Ownership has been an eye-opening experience for the 47th overall pick of the Hurricanes in 2012. All of it good, he noted.

“When we bought Roanoke, it really opened up our eyes to a whole other side of the hockey world. Every time we go down there, we learn something new. We’re able to take away little pieces of wherever we’re playing and what we enjoy, and we bring that to the team in Roanoke. The fans are great and have been really supportive. If you put the time and care into the franchise, the fans will back you, and they have. Going there and doing the hockey camps, it really solidifies the connection you have with the fans. The numbers are getting bigger in the camps and every time we’re there, you see the smiles on those faces. It’s a thrill for us. Hockey is really growing there and that’s been great to see.”

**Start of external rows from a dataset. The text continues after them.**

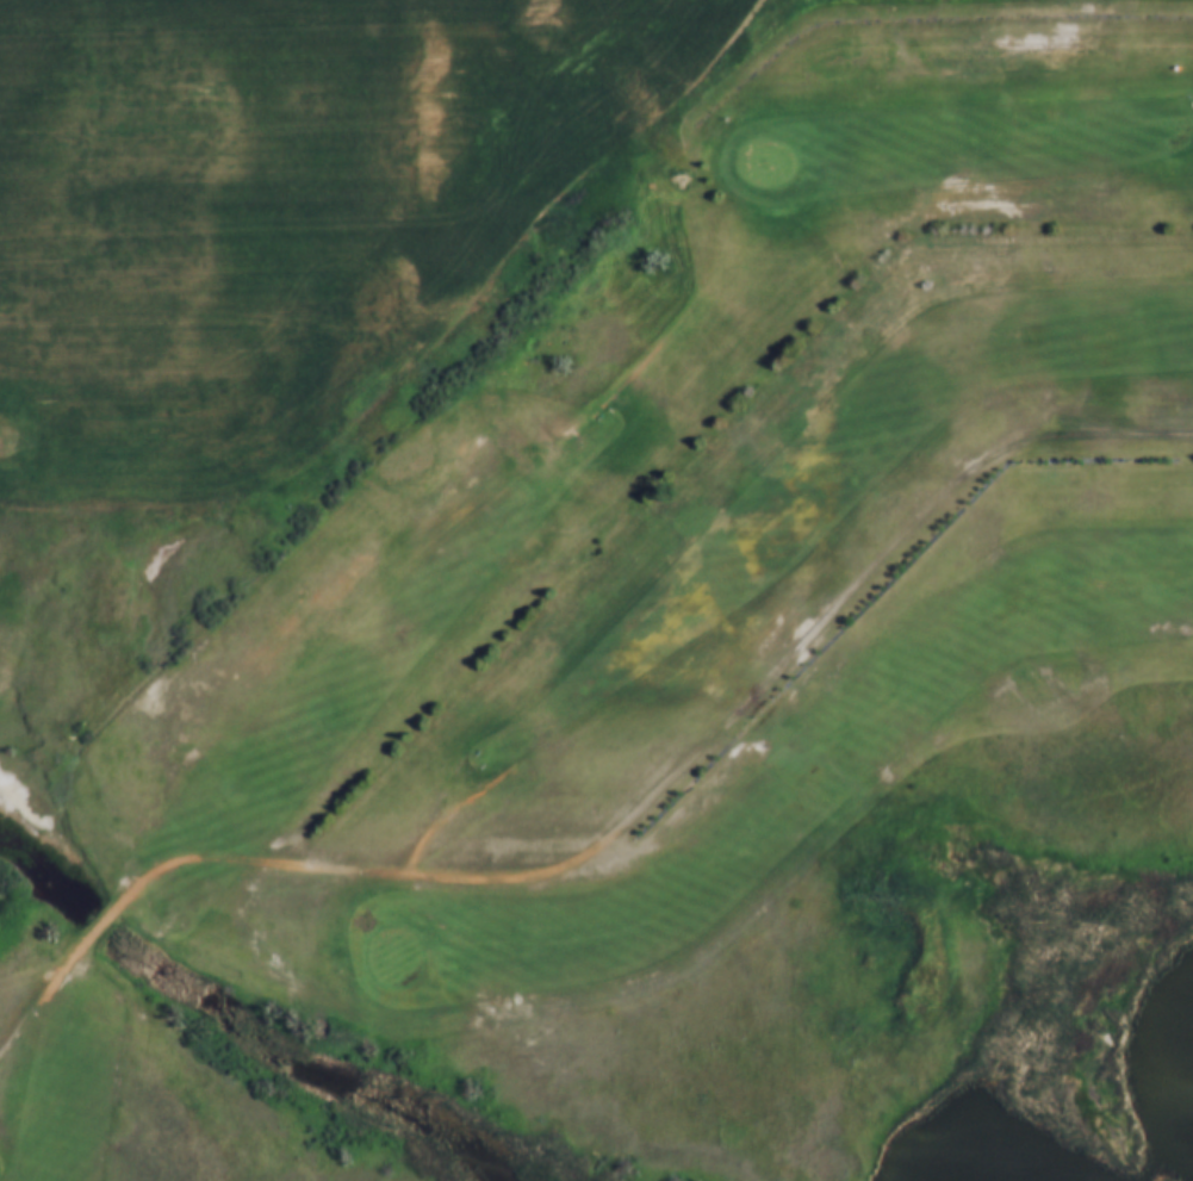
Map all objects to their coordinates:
park: (696, 684)
road: (271, 859)

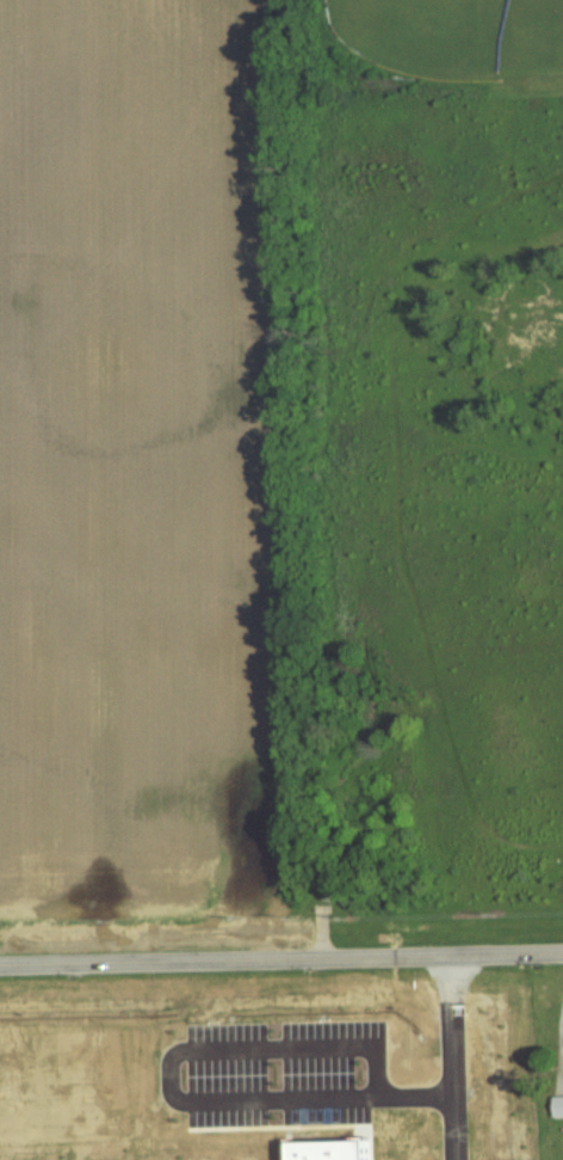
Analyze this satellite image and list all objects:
park: (422, 35)
park: (530, 40)
road: (281, 955)
road: (453, 1055)
road: (169, 1088)
building: (559, 1107)
building: (335, 1151)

The Rail Yard Dawgs recently unveiled a collection of 2021-22 alternate jerseys designs, which is just one more reason for McGinn, his fellow owners and fans to be excited about the new season. Fans can vote for their favourite until July 1.

“I’ve always enjoyed when you get that chance to switch up jerseys. It creates a lot of buzz. I think the fans enjoy that too.”

As for McGinn’s favourite NHL jersey growing up, he went with a team that has a longstanding rivalry with the squad his father and brother Jamie cheered for. Four fans and three different logos made for some fascinating family discussion.

“My favourite jersey was the Montreal Canadiens. My dad and Jamie were Leafs fans, so I thought I’d stir up the household a bit and go with Montreal. Tye was Colorado, so it was always interesting at certain points of the hockey season when we were growing up.”

These days, bragging rights are still a part of their lives. Hockey, however, isn’t always the focus of their rivalry.

“We usually get a few rounds of golf in whenever we got to Roanoke. It’s pretty tight every time we go out there, all four of us. We’re all very similar golfers. My mom’s getting a lot better too. My mom and dad, they put in the work. We all have a good time whenever we’re out there.”

Even if the final outcome winds up being par for the course.